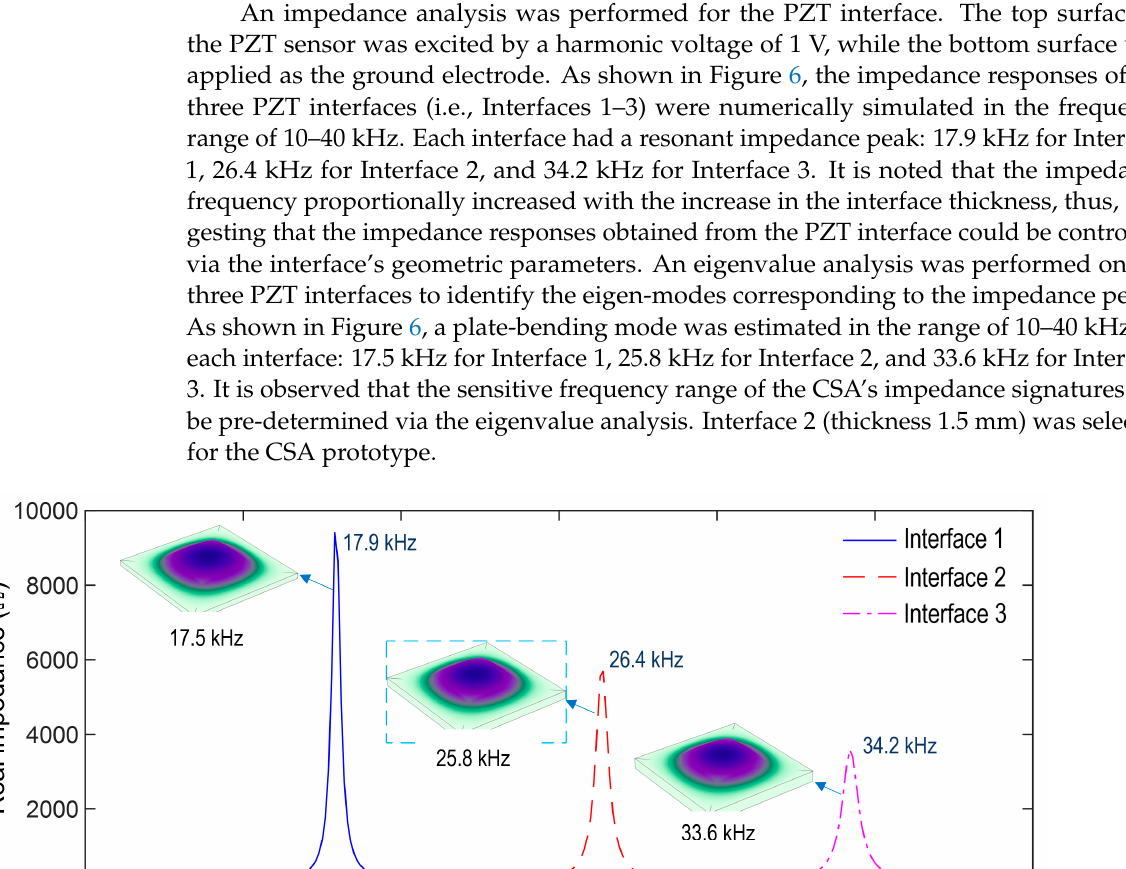
Figure 7. FE model of CSA under compression (dimension in mm). To investigate the effect of the different loading directions, the CSA was assigned with compressive forces in both the z- and x-directions (see Figure 7). Seven loading sce- narios (P1-P7) of the compressive forces were simulated to acquire the impedance signa- tures of the CSA (see Figures 8 and 9). A sequence of applied forces was listed as follows: P1 (1.5 kN), P2 (1.75 kN), P3 (2.0 kN), P4 (2.25 kN), P5 (2.5 kN), P6 (2.75 kN), and P7 (3.0 kN). The CSA’s impedance signals were analyzed in the frequency range of 10–40 kHz. Figure 8 shows the impedance responses of the CSA under the z- and x-directional load- ings in the range of 10–40 kHz under loading P1. For the CSA under the z-directional loading, there was only one prominent impedance peak at 23.6 kHz in the simulated range, thus, confirming the pre-determined sensitive frequency range of the CSA using the vibrating plate. For the CSA under the x-directional loading, the main impedance peak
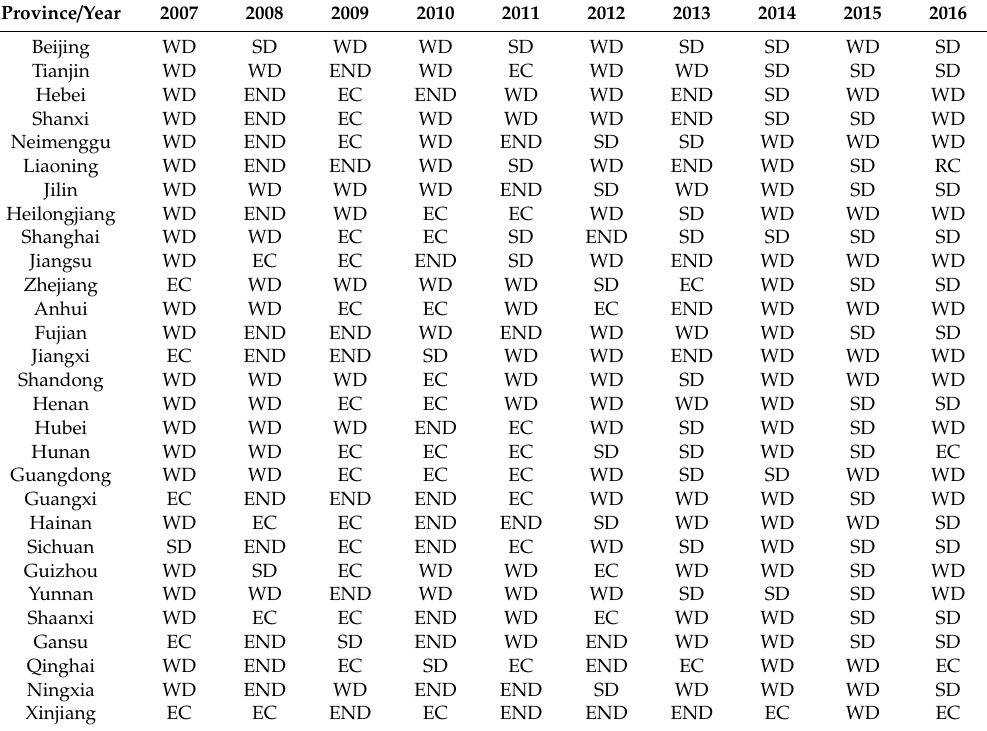
Table 4. Decoupling elastic coe ffi cient of CO 2 in 29 provinces of China for the period 2007–2016. Province /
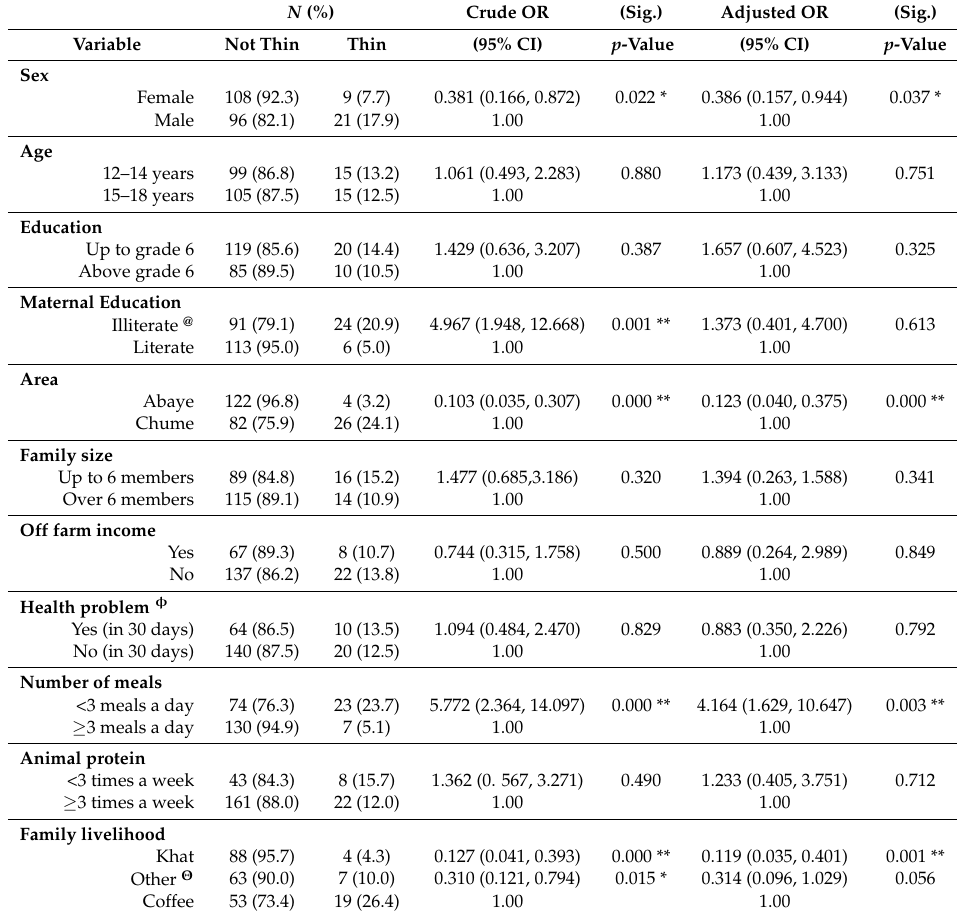
Table 3. Multivariate analyses of risk factors for the thinness of adolescents in the Sidama Zone, Southern Ethiopia. N (%) Crude OR (Sig.) Adjusted OR (Sig.) Variable Not Thin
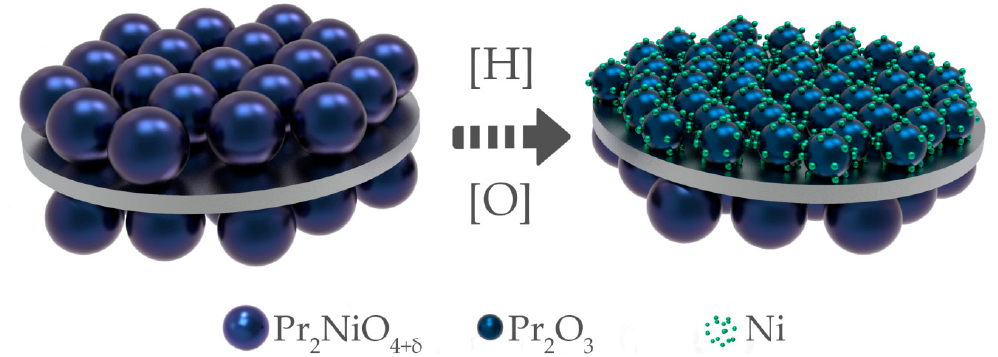
Figure 1. Principal scheme of a symmetrically designed PCC and Pr 2 NiO 4+ δ reduction with the formation of a Ni-based cermet.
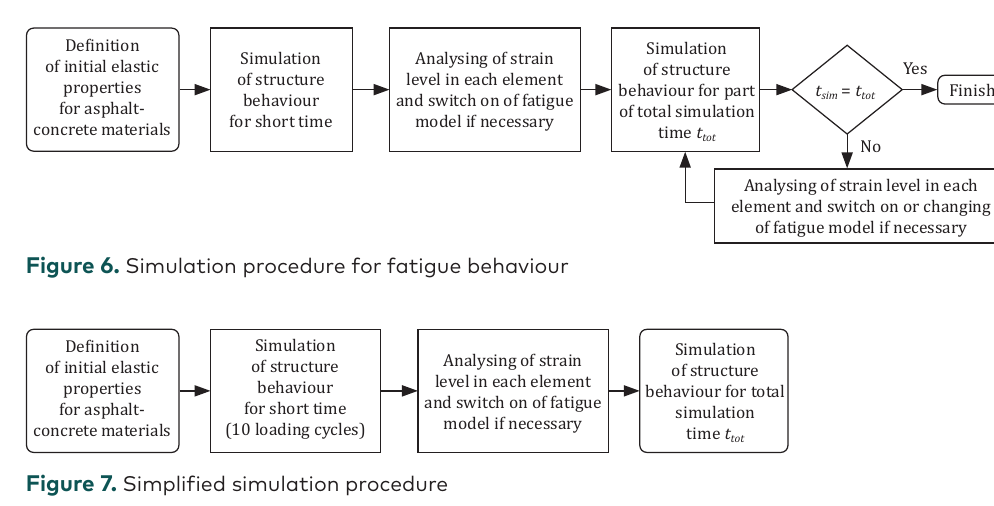
Figure 7. Simplified simulation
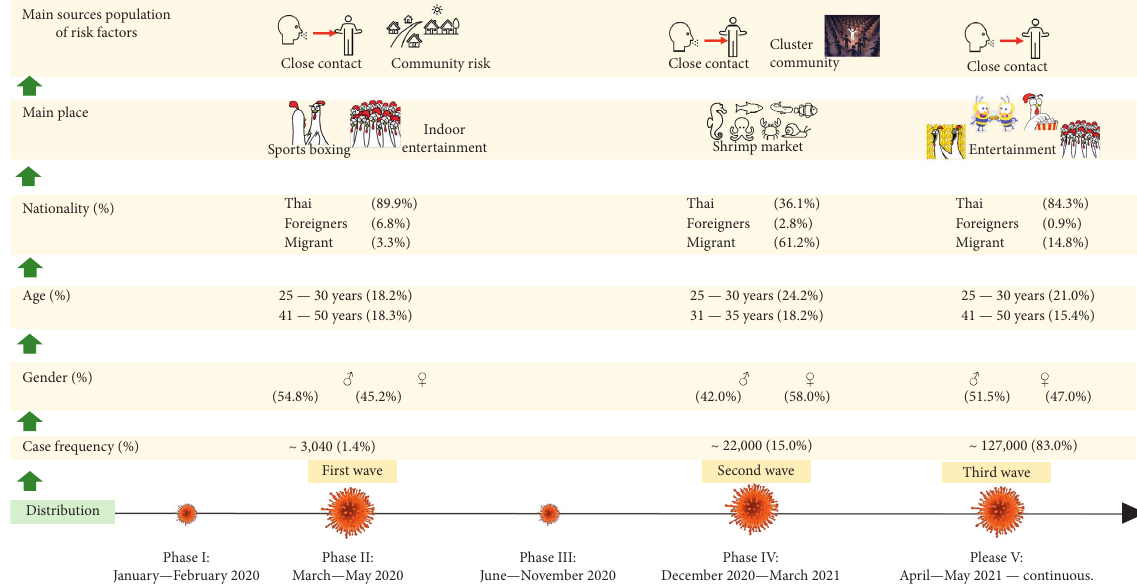
Figure 2: Summary for different waves during the COVID-19 pandemic in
━━━━━━━━━━━━━━━━━━━━
*WHAT YOU NEED TO DO*: Find how many of the lines above have the word "Table" in them. State only that number.

*RESULT*: 2